Holiday thoughts

We Guyanese are very fortunate to once again experience the happy confluence of religious commemorations that reflect our rich diversity. In the midst of the Christian season of Lent, Hindus will joyfully re-enact the tradition of Holi tomorrow, and the Muslim community will celebrate Eid ul Fitr later this month.
Lent is the forty-day period observed by Christians in preparation for the Easter commemoration of the death and resurrection of Jesus Christ. Beginning on Ash Wednesday last week, believers typically fast, pray, do penance, and give alms to generally discipline their minds and bodies and better appreciate the act of sacrifice and love by God for humanity. The three days before Ash Wednesday are also known as Shrovetide (“shrove” is an Old English word meaning “to repent”).
The custom became entrenched in many locales to “eat, drink and be merry” – to have a “last fling”, so to speak, before the austerities of Lent. Hence, for instance, Carnival in Rio and Trinidad, and Mardi Gras in New Orleans. It is for this reason that observant Christians were more than a little put off by the billing of our Mash celebrations as our version of “Carnival” even though it commemorates Republic Day, which falls smack in the period of Lent. We have to be a wee bit more aware of our heritages.
Eid-ul-Fitr is the Islamic festival that marks the end of Ramadan, the holy month of fasting, and is celebrated with prayer, charity, and communal festivities. It occurs on the first day of Shawwal, the 10th month of the Islamic lunar calendar, immediately following Ramadan. The holiday celebrates the successful completion of a month of fasting, spiritual reflection, and devotion, and it is a time for Muslims to express gratitude to Allah for the strength and guidance received during Ramadan. It is a day of forgiveness, mercy, and gratitude, where Muslims seek to purify their hearts and strengthen social bonds. The festival emphasises thankfulness to Allah and encourages acts of charity, known as Zakat al-Fitr, to support those in need and ensure that all members of the community can participate in the celebrations.

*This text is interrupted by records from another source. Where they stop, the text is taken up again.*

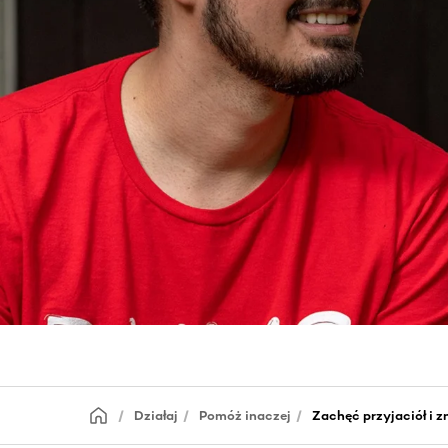
Działaj
Pomóż inaczej
Zachęć przyjaciół i 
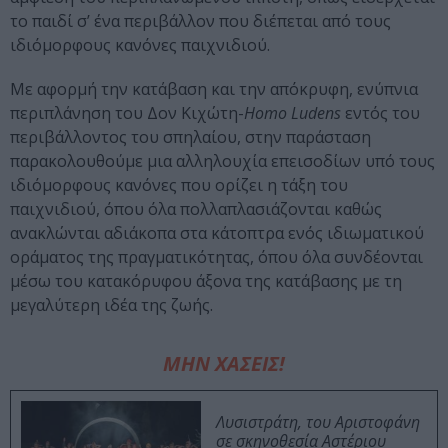
το παιδί σ’ ένα περιβάλλον που διέπεται από τους
ιδιόμορφους κανόνες παιχνιδιού.
Με αφορμή την κατάβαση και την απόκρυφη, ενύπνια
περιπλάνηση του Δον Κιχώτη-
Homo Ludens
εντός του
περιβάλλοντος του σπηλαίου, στην παράσταση
παρακολουθούμε μια αλληλουχία επεισοδίων υπό τους
ιδιόμορφους κανόνες που ορίζει η τάξη του
παιχνιδιού, όπου όλα πολλαπλασιάζονται καθώς
ανακλώνται αδιάκοπα στα κάτοπτρα ενός ιδιωματικού
οράματος της πραγματικότητας, όπου όλα συνδέονται
μέσω του κατακόρυφου άξονα της κατάβασης με τη
μεγαλύτερη ιδέα της ζωής.
ΜΗΝ ΧΑΣΕΙΣ!
Λυσιστράτη, του Αριστοφάνη
σε σκηνοθεσία Αστέριου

Then, of course, there is the religious tradition of Holi, which is usually forgotten in the gaiety of the spring festivals that have become associated with it. It is as if Carnival has become Lent. Ironically the tradition is of great relevance to most modern societies. There was the King Hiranyakashipu, who was not satisfied with being the ruler of all that he surveyed in his dominion. He desired even more total and undivided obeisance. He decided that the devotions that were being offered to God ought to be directed to him. To ensure this circumstance, he deployed the might of the state to be on guard and to weed out all who may not be inclined to worship him as the Almighty.

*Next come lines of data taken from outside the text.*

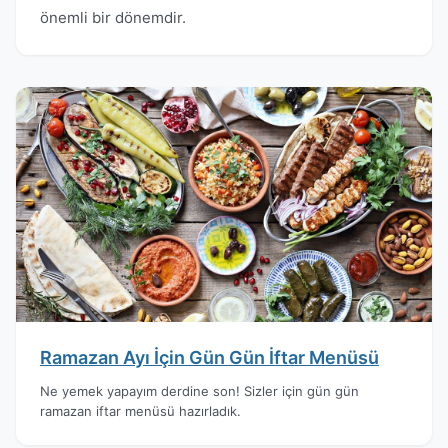
önemli bir dönemdir.
Ramazan Ayı İçin Gün Gün İftar Menüsü
Ne yemek yapayım derdine son! Sizler için gün gün
ramazan iftar menüsü hazırladık.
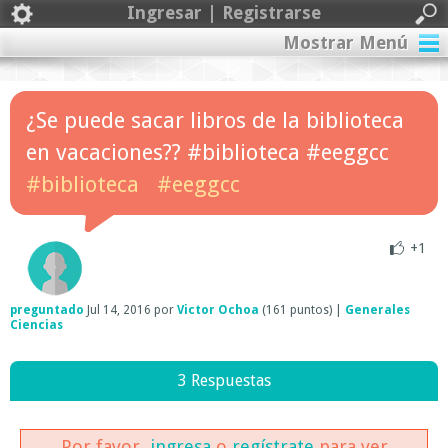
Ingresar | Registrarse
Mostrar Menú
¿Se puede sacar libros de la biblioteca
en vacaciones?? #biblioteca #eeggcc
#biblioteca
#eeggcc
+1
preguntado
Jul 14, 2016
por
Victor Ochoa
(
161
puntos)
|
Generales
Ciencias
3 Respuestas
Por favor,
ingresa
o
regístrate
para ver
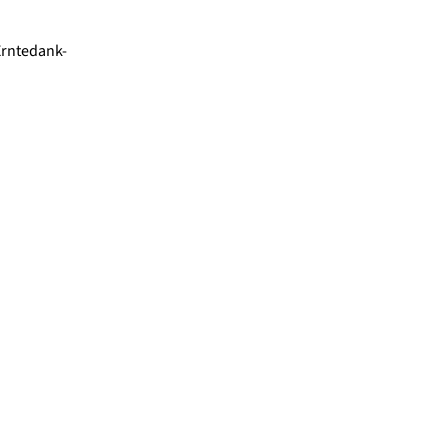
rntedank-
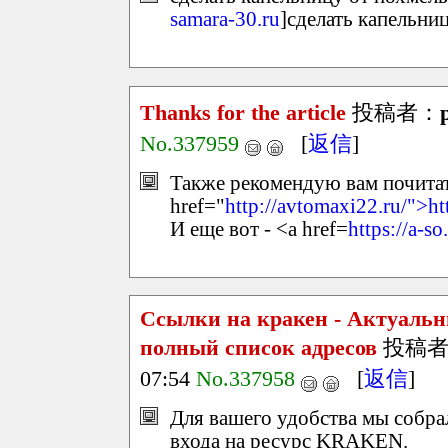
samara-30.ru
]сделать капельниц
Thanks for the article
投稿者：
No.337959
[
返信
]
Также рекомендую вам почитать
href="
http://avtomaxi22.ru/">ht
И еще вот - <a href=
https://a-so
Ссылки на кракен - Актуальн
полный список адресов
投稿者
07:54
No.337958
[
返信
]
Для вашего удобства мы собр
входа на ресурс KRAKEN.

By and by, everyone was intimidated into compliance, and the King was happy – and increasingly arbitrary – while the people became abjectly unhappy. But opposition arose from an unexpected source – from within the King’s own household – in fact, from his son and heir, Prahalad. The little boy steadfastly refused to mouth the official line and, in fact, declared to all and sundry that his father was an imposter. The real God, he declared, is immanent in all existence. Cajoling, threats and then attempts at murder, including the famous immolation in fire in the lap of his aunt Holika that gave the name to the festival, did not change the boy’s stance, and the angry King finally demanded proof of the existence of the “other” Divinity. The faith of the child, of course, was rewarded by the manifestation of the Divine, in the form of a creature half-lion and half-man, who destroyed the King.
The point for us, in these increasingly hedonistic times, is that each of our many religions assures us that there is a Divinity that supports our existence. Let us not only remember him when faced with destruction.